Pruritus (23.4 percent) was the most frequent PRAE, followed by aspartate aminotransferase increase (12.8 percent) and maculopapular rash (12.8 percent). Unfortunately, three AEs resulted in treatment discontinuation, and one led to death.

“These early safety results from the SIERRA study suggest that participants with uHCC recruited in Asia and treated with STRIDE had manageable side effects and similar side effects to the SIERRA global population,” Hong said. 

“It was too early to assess the percentage of participants who had a decrease in the size or number of tumours after treatment during this analysis,” he added.

In the full safety analysis involving 98 patients with uHCC, AEs were low and manageable at data cutoff. The incidence of grade 3 or 4 PRAEs within 6 months of STRIDE initiation occurred in 19 patients (19.4 percent, 95 percent CI, 12.1‒28.6), which was considered low.

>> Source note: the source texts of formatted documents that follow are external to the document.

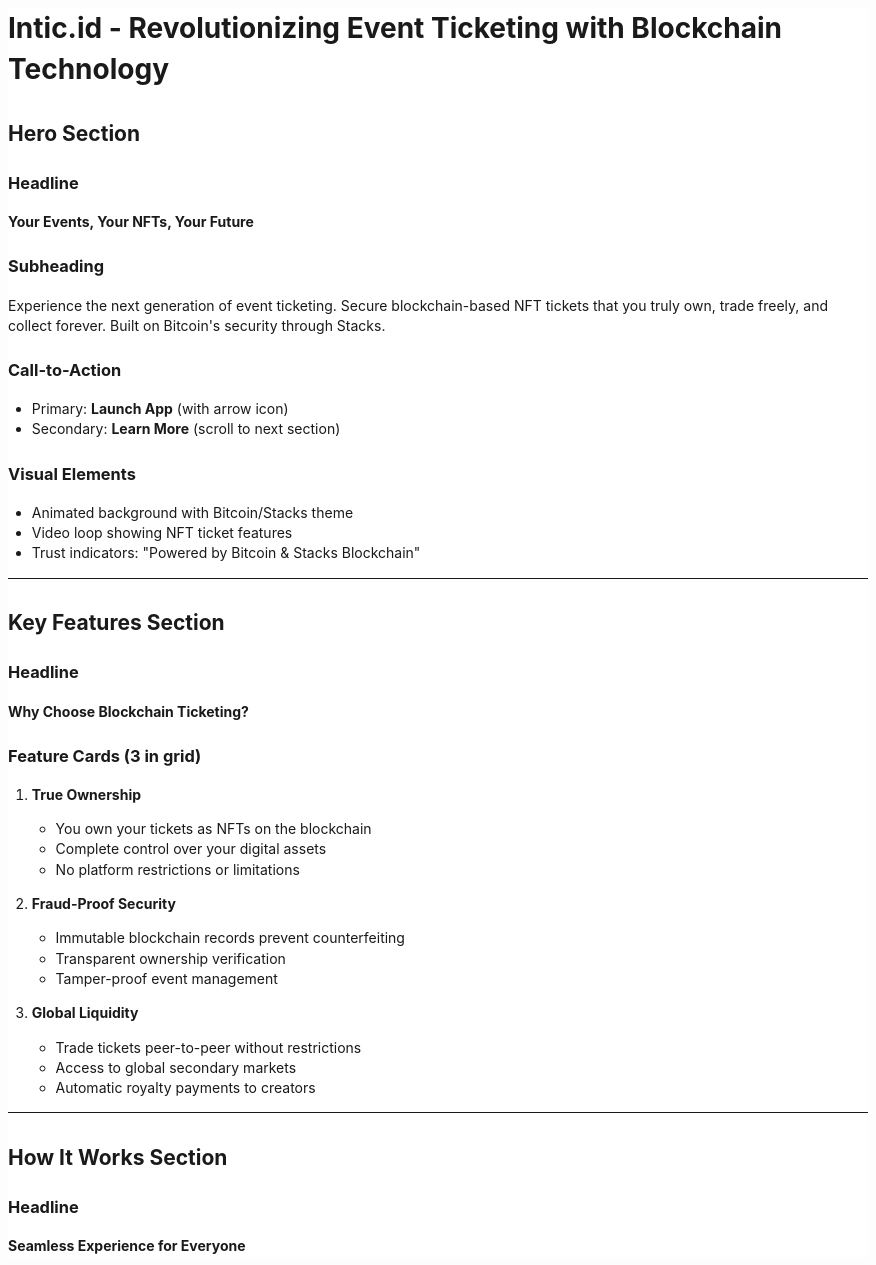 # Intic.id - Revolutionizing Event Ticketing with Blockchain Technology

## Hero Section
### Headline
**Your Events, Your NFTs, Your Future**

### Subheading
Experience the next generation of event ticketing. Secure blockchain-based NFT tickets that you truly own, trade freely, and collect forever. Built on Bitcoin's security through Stacks.

### Call-to-Action
- Primary: **Launch App** (with arrow icon)
- Secondary: **Learn More** (scroll to next section)

### Visual Elements
- Animated background with Bitcoin/Stacks theme
- Video loop showing NFT ticket features
- Trust indicators: "Powered by Bitcoin & Stacks Blockchain"

---

## Key Features Section
### Headline
**Why Choose Blockchain Ticketing?**

### Feature Cards (3 in grid)
1. **True Ownership**
   - You own your tickets as NFTs on the blockchain
   - Complete control over your digital assets
   - No platform restrictions or limitations

2. **Fraud-Proof Security**
   - Immutable blockchain records prevent counterfeiting
   - Transparent ownership verification
   - Tamper-proof event management

3. **Global Liquidity**
   - Trade tickets peer-to-peer without restrictions
   - Access to global secondary markets
   - Automatic royalty payments to creators

---

## How It Works Section
### Headline
**Seamless Experience for Everyone**
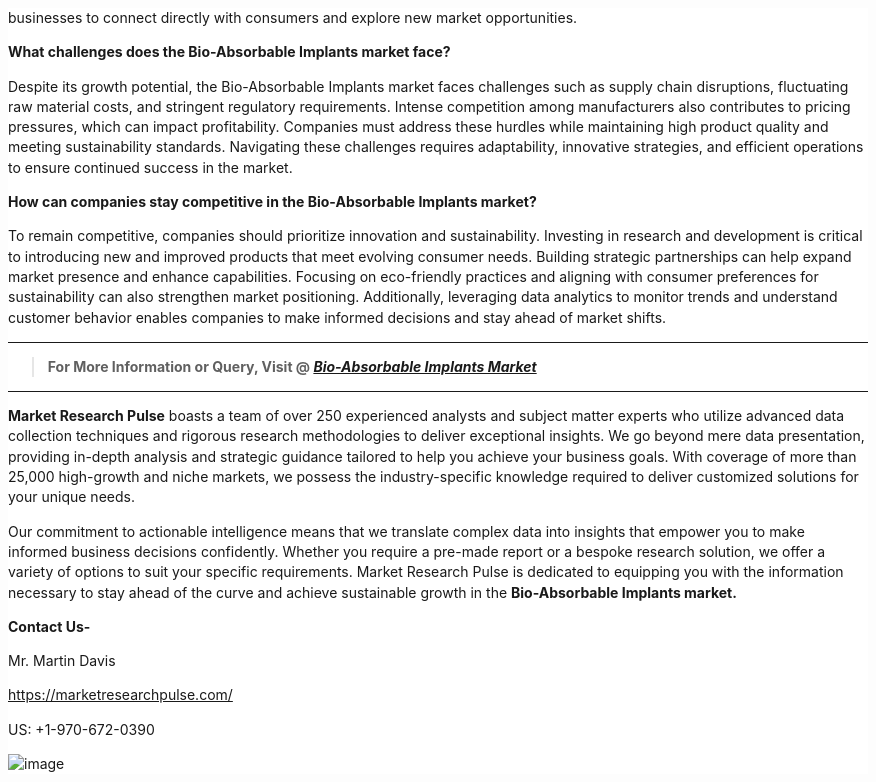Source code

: businesses to connect directly with consumers and explore new market opportunities.</p><p><strong>What challenges does the Bio-Absorbable Implants market face?</strong></p><p>Despite its growth potential, the Bio-Absorbable Implants market faces challenges such as supply chain disruptions, fluctuating raw material costs, and stringent regulatory requirements. Intense competition among manufacturers also contributes to pricing pressures, which can impact profitability. Companies must address these hurdles while maintaining high product quality and meeting sustainability standards. Navigating these challenges requires adaptability, innovative strategies, and efficient operations to ensure continued success in the market.</p><p><strong>How can companies stay competitive in the Bio-Absorbable Implants market?</strong></p><p>To remain competitive, companies should prioritize innovation and sustainability. Investing in research and development is critical to introducing new and improved products that meet evolving consumer needs. Building strategic partnerships can help expand market presence and enhance capabilities. Focusing on eco-friendly practices and aligning with consumer preferences for sustainability can also strengthen market positioning. Additionally, leveraging data analytics to monitor trends and understand customer behavior enables companies to make informed decisions and stay ahead of market shifts.</p><hr /><blockquote><p><strong>For More Information or Query, Visit @&nbsp;<em><a href="https://marketresearchpulse.com/report/51379/bio-absorbable-implants-market?utm_source=Linkedin&utm_medium=052">Bio-Absorbable Implants Market</a></em></strong></p></blockquote><hr /><p><strong>Market Research Pulse</strong> boasts a team of over 250 experienced analysts and subject matter experts who utilize advanced data collection techniques and rigorous research methodologies to deliver exceptional insights. We go beyond mere data presentation, providing in-depth analysis and strategic guidance tailored to help you achieve your business goals. With coverage of more than 25,000 high-growth and niche markets, we possess the industry-specific knowledge required to deliver customized solutions for your unique needs.</p><p>Our commitment to actionable intelligence means that we translate complex data into insights that empower you to make informed business decisions confidently. Whether you require a pre-made report or a bespoke research solution, we offer a variety of options to suit your specific requirements. Market Research Pulse is dedicated to equipping you with the information necessary to stay ahead of the curve and achieve sustainable growth in the <strong>Bio-Absorbable Implants market.</strong></p><p><strong>Contact Us-</strong></p><p>Mr. Martin Davis</p><p>https://marketresearchpulse.com/</p><p>US: +1-970-672-0390</p>
![image](https://github.com/user-attachments/assets/7cca080b-580b-482b-b31b-ce3233d778ce)
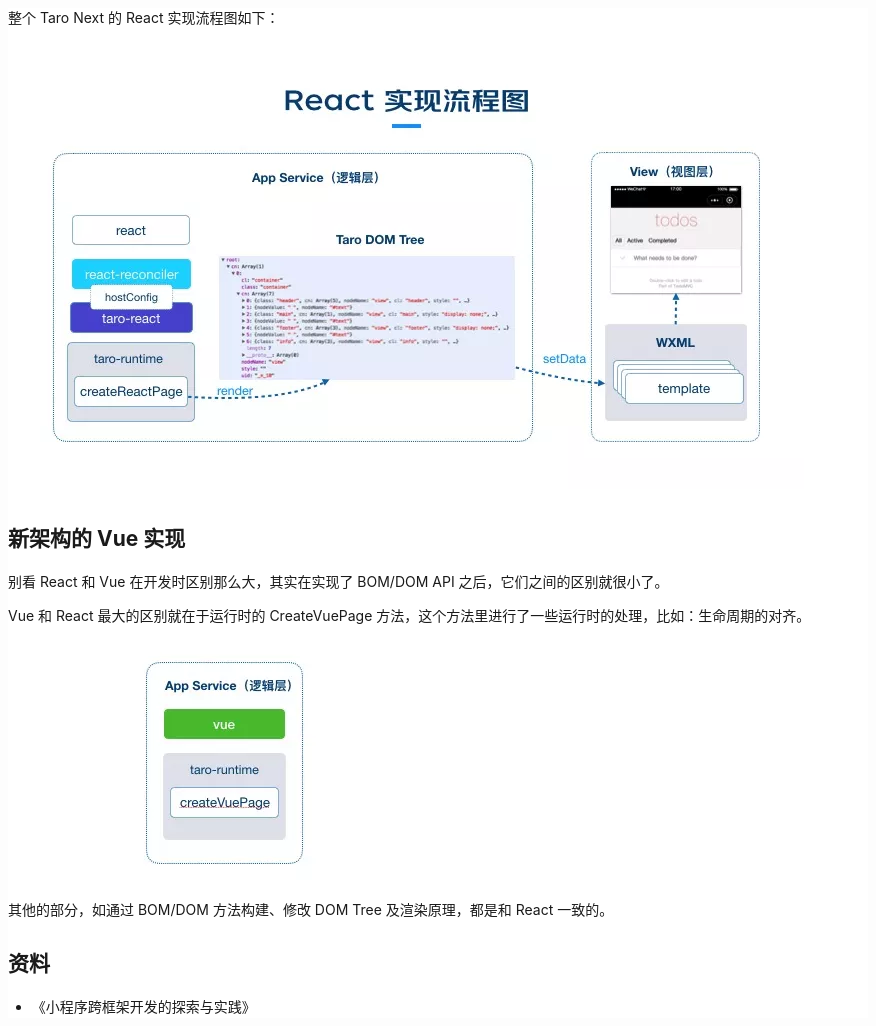 整个 Taro Next 的 React 实现流程图如下：

![整体流程](/static/images/taro-react-workflow.webp)

## 新架构的 Vue 实现

别看 React 和 Vue 在开发时区别那么大，其实在实现了 BOM/DOM API 之后，它们之间的区别就很小了。

Vue 和 React 最大的区别就在于运行时的 CreateVuePage 方法，这个方法里进行了一些运行时的处理，比如：生命周期的对齐。

![vue](/static/images/taro-vue-img.webp)

其他的部分，如通过 BOM/DOM 方法构建、修改 DOM Tree 及渲染原理，都是和 React 一致的。

## 资料

- 《小程序跨框架开发的探索与实践》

“Historically, individuals with certain adverse prognostic factors have been excluded from HCC clinical trials to avoid heterogeneity,” Hong said. “Due to the lack of prospective clinical trial data, making treatment recommendations for this population of people with HCC is challenging.”

SIERRA treated participants with the STRIDE regimen until they experienced tumour growth, had side effects that caused them to discontinue treatment, wanted to leave the study, or died.